> [WORK INSTRUCTIONS]: Copy the source text of every one of the records character for character, and leave out the pictures.

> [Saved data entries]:
══════
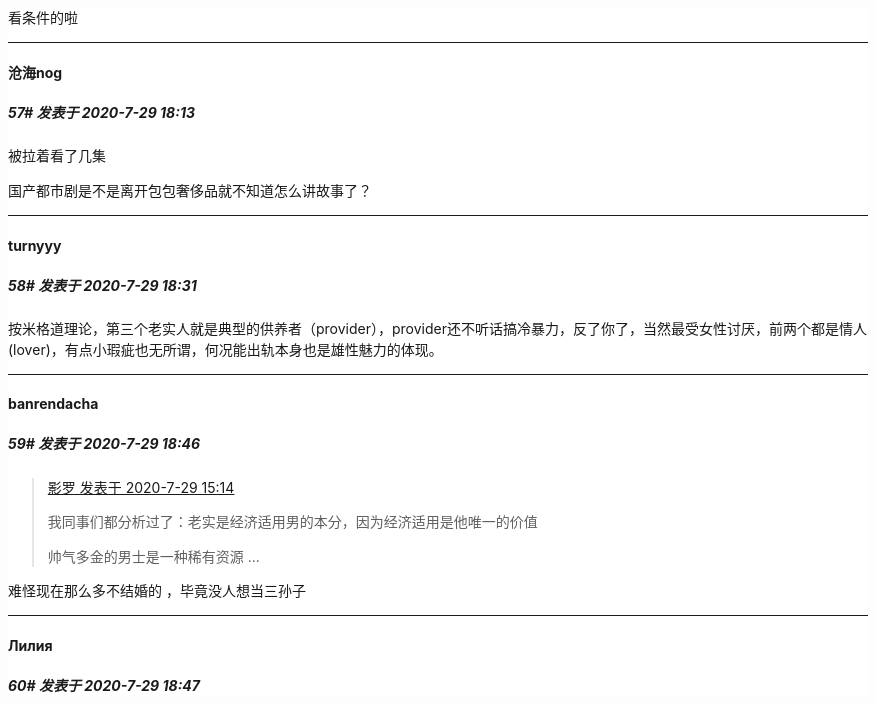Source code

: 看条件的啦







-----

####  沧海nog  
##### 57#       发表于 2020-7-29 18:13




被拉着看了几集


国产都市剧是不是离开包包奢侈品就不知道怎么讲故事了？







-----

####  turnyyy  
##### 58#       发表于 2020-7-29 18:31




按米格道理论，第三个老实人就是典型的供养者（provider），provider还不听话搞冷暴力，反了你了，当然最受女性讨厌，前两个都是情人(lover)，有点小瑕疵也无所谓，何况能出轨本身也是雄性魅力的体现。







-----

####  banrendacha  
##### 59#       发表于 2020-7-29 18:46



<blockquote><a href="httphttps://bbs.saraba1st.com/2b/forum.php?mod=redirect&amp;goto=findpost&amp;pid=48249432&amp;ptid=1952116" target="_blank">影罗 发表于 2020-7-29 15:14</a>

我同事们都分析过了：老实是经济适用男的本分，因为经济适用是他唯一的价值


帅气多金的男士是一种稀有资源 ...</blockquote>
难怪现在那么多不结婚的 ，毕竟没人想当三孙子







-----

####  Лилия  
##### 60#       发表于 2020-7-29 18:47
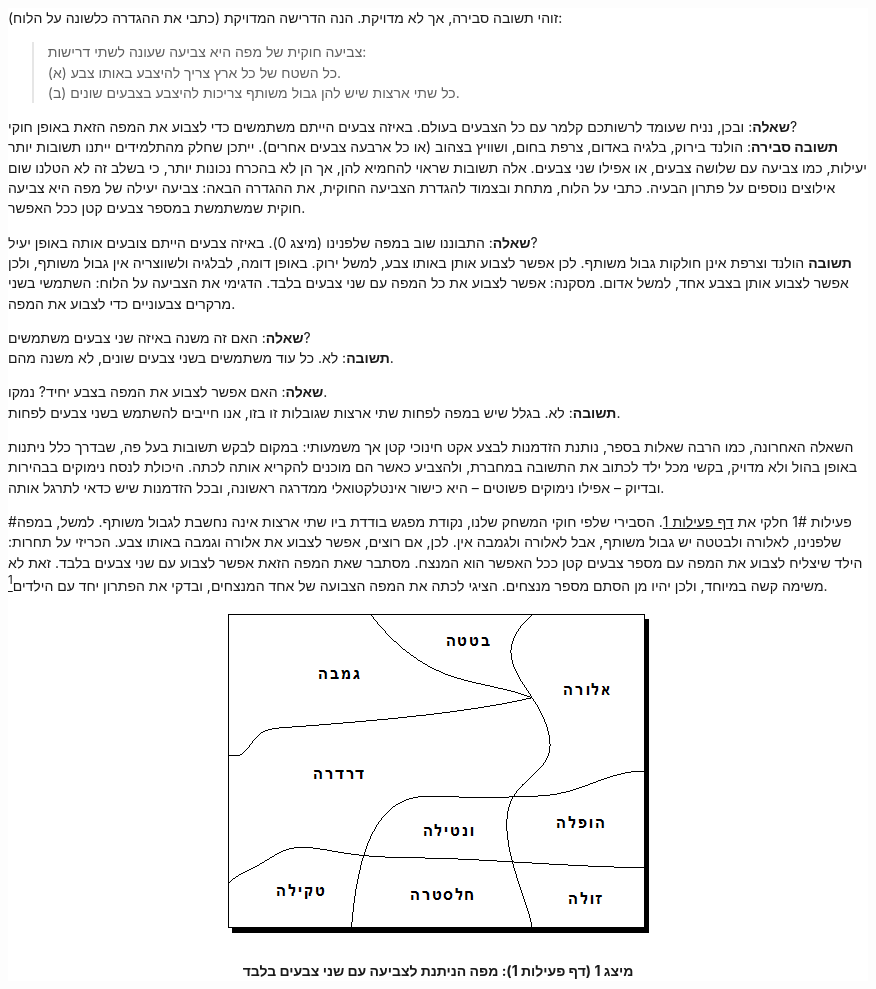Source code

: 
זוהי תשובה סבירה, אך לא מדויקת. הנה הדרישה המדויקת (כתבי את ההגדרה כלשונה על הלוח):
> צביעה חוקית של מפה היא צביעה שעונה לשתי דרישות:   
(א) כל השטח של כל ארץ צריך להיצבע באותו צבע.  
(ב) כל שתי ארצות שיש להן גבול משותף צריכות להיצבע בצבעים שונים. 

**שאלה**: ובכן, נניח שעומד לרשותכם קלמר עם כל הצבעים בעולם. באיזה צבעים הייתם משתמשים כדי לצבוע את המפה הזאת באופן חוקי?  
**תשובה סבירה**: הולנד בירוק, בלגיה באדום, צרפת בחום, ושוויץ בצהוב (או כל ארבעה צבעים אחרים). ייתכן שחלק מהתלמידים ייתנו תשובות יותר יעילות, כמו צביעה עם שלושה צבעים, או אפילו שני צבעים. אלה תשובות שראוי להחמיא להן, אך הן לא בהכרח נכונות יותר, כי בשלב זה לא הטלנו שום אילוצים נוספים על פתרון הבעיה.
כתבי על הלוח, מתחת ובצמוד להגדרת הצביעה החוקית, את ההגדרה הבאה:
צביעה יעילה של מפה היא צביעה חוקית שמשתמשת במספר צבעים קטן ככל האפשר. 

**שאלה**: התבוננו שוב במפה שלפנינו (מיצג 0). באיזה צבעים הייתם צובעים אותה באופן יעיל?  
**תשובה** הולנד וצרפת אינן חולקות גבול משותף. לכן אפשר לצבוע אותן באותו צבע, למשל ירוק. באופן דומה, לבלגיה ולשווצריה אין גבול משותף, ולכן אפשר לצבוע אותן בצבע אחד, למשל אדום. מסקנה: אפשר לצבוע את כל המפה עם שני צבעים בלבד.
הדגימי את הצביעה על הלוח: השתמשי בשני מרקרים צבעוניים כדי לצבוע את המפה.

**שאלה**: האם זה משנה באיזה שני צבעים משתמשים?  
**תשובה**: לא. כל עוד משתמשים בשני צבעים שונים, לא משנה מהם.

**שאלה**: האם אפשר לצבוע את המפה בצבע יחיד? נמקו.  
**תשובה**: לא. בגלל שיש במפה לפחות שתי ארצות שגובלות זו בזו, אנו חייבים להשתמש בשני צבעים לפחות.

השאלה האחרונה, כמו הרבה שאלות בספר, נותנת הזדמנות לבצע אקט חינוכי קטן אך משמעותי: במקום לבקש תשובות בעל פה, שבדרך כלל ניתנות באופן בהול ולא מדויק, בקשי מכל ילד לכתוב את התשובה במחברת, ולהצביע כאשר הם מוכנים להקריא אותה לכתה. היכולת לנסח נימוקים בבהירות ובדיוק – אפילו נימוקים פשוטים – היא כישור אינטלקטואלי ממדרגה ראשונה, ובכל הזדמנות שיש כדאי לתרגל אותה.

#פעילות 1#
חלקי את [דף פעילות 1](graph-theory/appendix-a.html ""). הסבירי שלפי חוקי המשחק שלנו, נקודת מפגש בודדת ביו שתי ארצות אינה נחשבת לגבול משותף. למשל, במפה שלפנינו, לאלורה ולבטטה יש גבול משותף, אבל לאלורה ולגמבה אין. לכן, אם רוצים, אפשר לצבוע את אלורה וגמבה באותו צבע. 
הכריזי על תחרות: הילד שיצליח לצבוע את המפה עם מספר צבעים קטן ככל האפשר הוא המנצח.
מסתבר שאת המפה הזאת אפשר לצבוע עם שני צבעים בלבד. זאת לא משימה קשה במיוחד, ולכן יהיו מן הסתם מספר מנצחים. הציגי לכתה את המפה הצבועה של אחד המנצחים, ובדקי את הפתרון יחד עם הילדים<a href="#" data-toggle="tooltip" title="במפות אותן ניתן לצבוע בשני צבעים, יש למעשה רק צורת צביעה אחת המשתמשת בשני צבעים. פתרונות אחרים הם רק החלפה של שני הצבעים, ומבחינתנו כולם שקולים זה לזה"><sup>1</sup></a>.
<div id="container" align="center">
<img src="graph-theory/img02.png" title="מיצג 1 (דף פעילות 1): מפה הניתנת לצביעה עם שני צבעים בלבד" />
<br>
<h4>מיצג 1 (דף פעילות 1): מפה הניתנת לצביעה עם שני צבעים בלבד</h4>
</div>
══════
> [YOUR SOLUTION]:
Source code

: 看条件的啦







-----

####  沧海nog  
##### 57#       发表于 2020-7-29 18:13




被拉着看了几集


国产都市剧是不是离开包包奢侈品就不知道怎么讲故事了？







-----

####  turnyyy  
##### 58#       发表于 2020-7-29 18:31




按米格道理论，第三个老实人就是典型的供养者（provider），provider还不听话搞冷暴力，反了你了，当然最受女性讨厌，前两个都是情人(lover)，有点小瑕疵也无所谓，何况能出轨本身也是雄性魅力的体现。







-----

####  banrendacha  
##### 59#       发表于 2020-7-29 18:46



<blockquote><a href="httphttps://bbs.saraba1st.com/2b/forum.php?mod=redirect&amp;goto=findpost&amp;pid=48249432&amp;ptid=1952116" target="_blank">影罗 发表于 2020-7-29 15:14</a>

我同事们都分析过了：老实是经济适用男的本分，因为经济适用是他唯一的价值


帅气多金的男士是一种稀有资源 ...</blockquote>
难怪现在那么多不结婚的 ，毕竟没人想当三孙子







-----

####  Лилия  
##### 60#       发表于 2020-7-29 18:47
Source code

: 
זוהי תשובה סבירה, אך לא מדויקת. הנה הדרישה המדויקת (כתבי את ההגדרה כלשונה על הלוח):
> צביעה חוקית של מפה היא צביעה שעונה לשתי דרישות:   
(א) כל השטח של כל ארץ צריך להיצבע באותו צבע.  
(ב) כל שתי ארצות שיש להן גבול משותף צריכות להיצבע בצבעים שונים. 

**שאלה**: ובכן, נניח שעומד לרשותכם קלמר עם כל הצבעים בעולם. באיזה צבעים הייתם משתמשים כדי לצבוע את המפה הזאת באופן חוקי?  
**תשובה סבירה**: הולנד בירוק, בלגיה באדום, צרפת בחום, ושוויץ בצהוב (או כל ארבעה צבעים אחרים). ייתכן שחלק מהתלמידים ייתנו תשובות יותר יעילות, כמו צביעה עם שלושה צבעים, או אפילו שני צבעים. אלה תשובות שראוי להחמיא להן, אך הן לא בהכרח נכונות יותר, כי בשלב זה לא הטלנו שום אילוצים נוספים על פתרון הבעיה.
כתבי על הלוח, מתחת ובצמוד להגדרת הצביעה החוקית, את ההגדרה הבאה:
צביעה יעילה של מפה היא צביעה חוקית שמשתמשת במספר צבעים קטן ככל האפשר. 

**שאלה**: התבוננו שוב במפה שלפנינו (מיצג 0). באיזה צבעים הייתם צובעים אותה באופן יעיל?  
**תשובה** הולנד וצרפת אינן חולקות גבול משותף. לכן אפשר לצבוע אותן באותו צבע, למשל ירוק. באופן דומה, לבלגיה ולשווצריה אין גבול משותף, ולכן אפשר לצבוע אותן בצבע אחד, למשל אדום. מסקנה: אפשר לצבוע את כל המפה עם שני צבעים בלבד.
הדגימי את הצביעה על הלוח: השתמשי בשני מרקרים צבעוניים כדי לצבוע את המפה.

**שאלה**: האם זה משנה באיזה שני צבעים משתמשים?  
**תשובה**: לא. כל עוד משתמשים בשני צבעים שונים, לא משנה מהם.

**שאלה**: האם אפשר לצבוע את המפה בצבע יחיד? נמקו.  
**תשובה**: לא. בגלל שיש במפה לפחות שתי ארצות שגובלות זו בזו, אנו חייבים להשתמש בשני צבעים לפחות.

השאלה האחרונה, כמו הרבה שאלות בספר, נותנת הזדמנות לבצע אקט חינוכי קטן אך משמעותי: במקום לבקש תשובות בעל פה, שבדרך כלל ניתנות באופן בהול ולא מדויק, בקשי מכל ילד לכתוב את התשובה במחברת, ולהצביע כאשר הם מוכנים להקריא אותה לכתה. היכולת לנסח נימוקים בבהירות ובדיוק – אפילו נימוקים פשוטים – היא כישור אינטלקטואלי ממדרגה ראשונה, ובכל הזדמנות שיש כדאי לתרגל אותה.

#פעילות 1#
חלקי את [דף פעילות 1](graph-theory/appendix-a.html ""). הסבירי שלפי חוקי המשחק שלנו, נקודת מפגש בודדת ביו שתי ארצות אינה נחשבת לגבול משותף. למשל, במפה שלפנינו, לאלורה ולבטטה יש גבול משותף, אבל לאלורה ולגמבה אין. לכן, אם רוצים, אפשר לצבוע את אלורה וגמבה באותו צבע. 
הכריזי על תחרות: הילד שיצליח לצבוע את המפה עם מספר צבעים קטן ככל האפשר הוא המנצח.
מסתבר שאת המפה הזאת אפשר לצבוע עם שני צבעים בלבד. זאת לא משימה קשה במיוחד, ולכן יהיו מן הסתם מספר מנצחים. הציגי לכתה את המפה הצבועה של אחד המנצחים, ובדקי את הפתרון יחד עם הילדים<a href="#" data-toggle="tooltip" title="במפות אותן ניתן לצבוע בשני צבעים, יש למעשה רק צורת צביעה אחת המשתמשת בשני צבעים. פתרונות אחרים הם רק החלפה של שני הצבעים, ומבחינתנו כולם שקולים זה לזה"><sup>1</sup></a>.
<div id="container" align="center">
<img src="graph-theory/img02.png" title="מיצג 1 (דף פעילות 1): מפה הניתנת לצביעה עם שני צבעים בלבד" />
<br>
<h4>מיצג 1 (דף פעילות 1): מפה הניתנת לצביעה עם שני צבעים בלבד</h4>
</div>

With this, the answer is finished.